River's End (River's End Series, #1)(60)
“What do you mean?”
He shrugged and stretched his legs before him. “I mean, I clearly saw that your brother meant you harm of some kind or another. I also knew you had no one else, and no place to go. It didn’t take me long to figure that out. So I decided you could stay. Even before Chance pulled that stunt. Didn’t you wonder why I didn’t fire him? I hated him. I detested the work he did and never trusted him getting near any of my horses. Why did you think I let him stay?”
“Because of Joey.”
“No. It was because I knew you had nowhere else to go.”
She snapped her mouth shut and felt the deep heat of a blush that started in her chest and swiftly rose up her neck and into her face.
“You risked letting me stay. I could have easily turned out to be like Chance.”
His gaze brushed over her face. “No. You couldn’t. I knew that much.”
“You always trust your judgment despite the obvious proof otherwise?”
“Yeah, I do, and I’ve never been wrong yet.”
She shook her head at his cockiness. And confidence in himself. She’d never felt sure of anything in her life, or any thought she’d ever had.
“Your brothers don’t like me.”
“My sons do.”
She was closer to him. Physically, their bodies moved closer, as if drawn together. His face was turned towards hers, looking down. She froze. What did the look in his eyes mean? What were the strange emotions roiling in her gut? And why was her attention pinned on his mouth?
She swallowed and felt like her heart just climbed up her throat and lodged into her tonsils. “I should go.”
It was a stupid thing to say, yet again. She had nowhere to go and nothing to do. Jack knew that. Of all the people in the entire world, Jack most certainly knew that about her.
He finally stood up. “I was thinking you’re ready to try riding outside the arena. Want to take a walk down the road?”
She let air fill her lungs as the strange tension left. “You mean on horseback?”
He chuckled. “Of course, on horseback. What better way to hurry this day over? You up for it?”
She hesitated, then nodded. She might have been a loser in every other aspect of her life, but she could learn to ride a horse. And happily spend the worst day of her life with Jack, instead of all alone and feeling depressed.
Chapter Eighteen
Jack and his brothers were busy over the next few weeks. They planted all the fields and spent hours of their days moving sprinklers and keeping the alfalfa damp. It would feed most of the horses during the winter. As the days lingered longer, the work to do also increased. They started before sunrise, and worked long into the twilight. Jack was busy as always with his sons, his brothers, the ranch business, and horse training. Most nights, he fell into his bed, asleep before he managed to even cover himself.
Once in a while, he wished for a woman. For Lily. For sex. Luckily, however, he was too busy to spend a lot of time wanting what he couldn’t easily have. River’s End was a small place. He sure as hell wasn’t sleeping with someone’s sister or daughter from around there. And since he wasn’t interested in a relationship of any sort, he mostly took care of such urges when he was out of town. Plus, he didn’t want his sons to ever find out what he was up to or with whom. He frequently left the ranch overnight to take one of his horses to market, or return a trained horse to its home or a buyer. He met up with people from all around the west coast, seeking to buy one of his horses or asking him to train their horses.
It previously wasn’t as tough to deal with however. Frequently, he could go months without sex. But now, there was Erin. Right there on the ranch, not five hundred feet from the house, every single day. He saw her often enough, since he continued to teach her to ride, and other times when she wandered around the beach and barns. For a city girl, she spent hours on end out and about. Looking, walking, sitting, talking to the horses, and figuring out weekly chores she could do, as well as taking the initiative to do them.

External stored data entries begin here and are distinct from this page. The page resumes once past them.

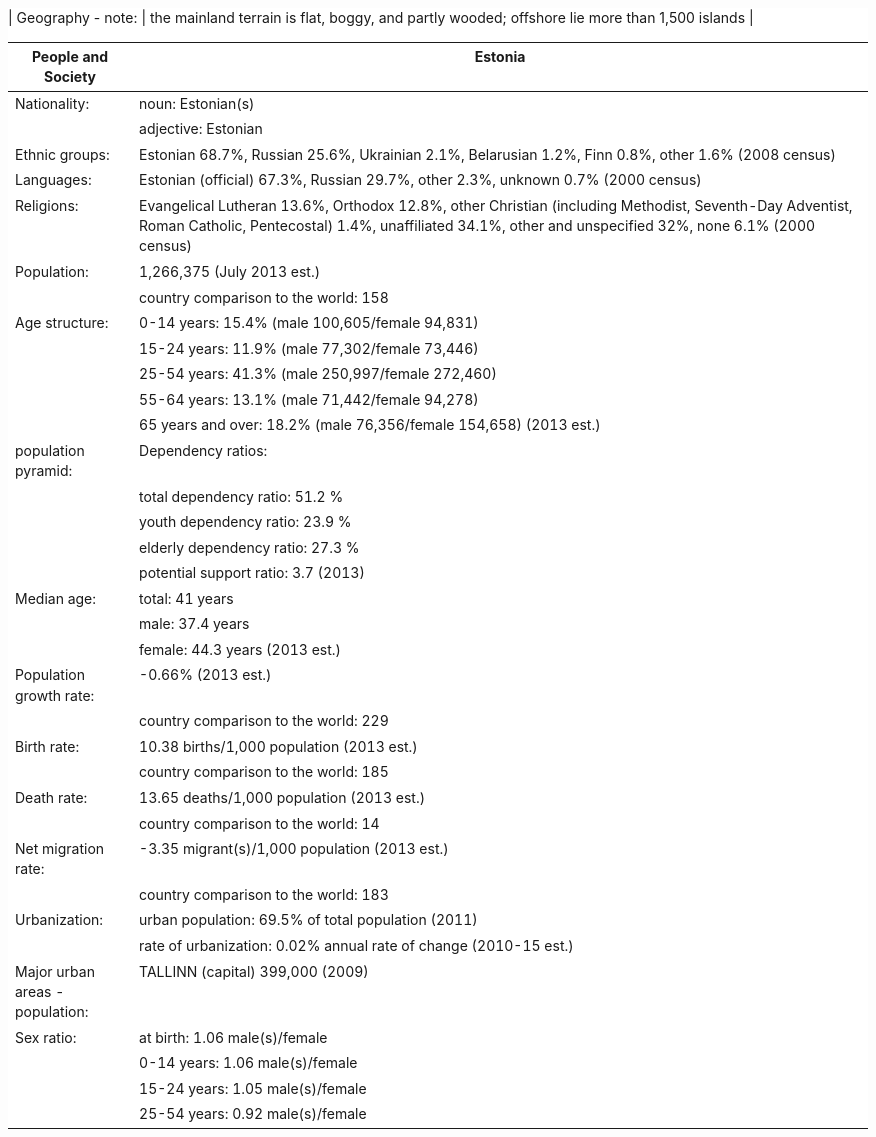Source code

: | Geography - note: | the mainland terrain is flat, boggy, and partly wooded; offshore lie more than 1,500 islands |

| People and Society | Estonia |
| --- | --- |
| Nationality: | noun: Estonian(s) |
| | adjective: Estonian |
| Ethnic groups: | Estonian 68.7%, Russian 25.6%, Ukrainian 2.1%, Belarusian 1.2%, Finn 0.8%, other 1.6% (2008 census) |
| Languages: | Estonian (official) 67.3%, Russian 29.7%, other 2.3%, unknown 0.7% (2000 census) |
| Religions: | Evangelical Lutheran 13.6%, Orthodox 12.8%, other Christian (including Methodist, Seventh-Day Adventist, Roman Catholic, Pentecostal) 1.4%, unaffiliated 34.1%, other and unspecified 32%, none 6.1% (2000 census) |
| Population: | 1,266,375 (July 2013 est.) |
| | country comparison to the world:   158 |
| Age structure: | 0-14 years: 15.4% (male 100,605/female 94,831) |
| | 15-24 years: 11.9% (male 77,302/female 73,446) |
| | 25-54 years: 41.3% (male 250,997/female 272,460) |
| | 55-64 years: 13.1% (male 71,442/female 94,278) |
| | 65 years and over: 18.2% (male 76,356/female 154,658) (2013 est.) |
| population pyramid: | Dependency ratios: |
| | total dependency ratio: 51.2 % |
| | youth dependency ratio: 23.9 % |
| | elderly dependency ratio: 27.3 % |
| | potential support ratio: 3.7 (2013) |
| Median age: | total: 41 years |
| | male: 37.4 years |
| | female: 44.3 years (2013 est.) |
| Population growth rate: | -0.66% (2013 est.) |
| | country comparison to the world:   229 |
| Birth rate: | 10.38 births/1,000 population (2013 est.) |
| | country comparison to the world:   185 |
| Death rate: | 13.65 deaths/1,000 population (2013 est.) |
| | country comparison to the world:   14 |
| Net migration rate: | -3.35 migrant(s)/1,000 population (2013 est.) |
| | country comparison to the world:   183 |
| Urbanization: | urban population: 69.5% of total population (2011) |
| | rate of urbanization: 0.02% annual rate of change (2010-15 est.) |
| Major urban areas - population: | TALLINN (capital) 399,000 (2009) |
| Sex ratio: | at birth: 1.06 male(s)/female |
| | 0-14 years: 1.06 male(s)/female |
| | 15-24 years: 1.05 male(s)/female |
| | 25-54 years: 0.92 male(s)/female |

He had to admit she surprised him. She was downright helpful and always tried extremely hard to do anything he said. She strove to remember all the instructions he gave her, with an earnestness and sincerity that made him turn away rather than let her see his amused smile. She was like Charlie in her eagerness to please.
Regularly seeing her out and about on the ranch, he now had an attractive, adult female in his constant sight. It wasn’t like he wanted to see Erin. It was just hard not to notice her subtle cleavage whenever she bent over to scoop hay into a stall, or her firm, little ass in jeans as she stretched to get her leg over a horse. It wasn’t like he wanted Erin Poletti; he was sure of that. He wanted a woman, but having Erin there always reminded him what he lacked, and soon became a bigger distraction than he counted on. Not since Lily first died did he miss having someone in his bed every night so much.
But she slept with his brother. Not only that, but he saw her with his little brother, all dewy and fresh in the morning at the beach. He knew what her wild curls looked like after getting all messed up from sex. He knew then that he would never sleep with her.
Beyond her tryst with Joey, she was completely wrong for him. He had a fifteen, almost sixteen-year-old son who was as close to Erin’s age as he was. There was something very strange about that.
Besides, they were so different, it wasn’t even possible to imagine them together.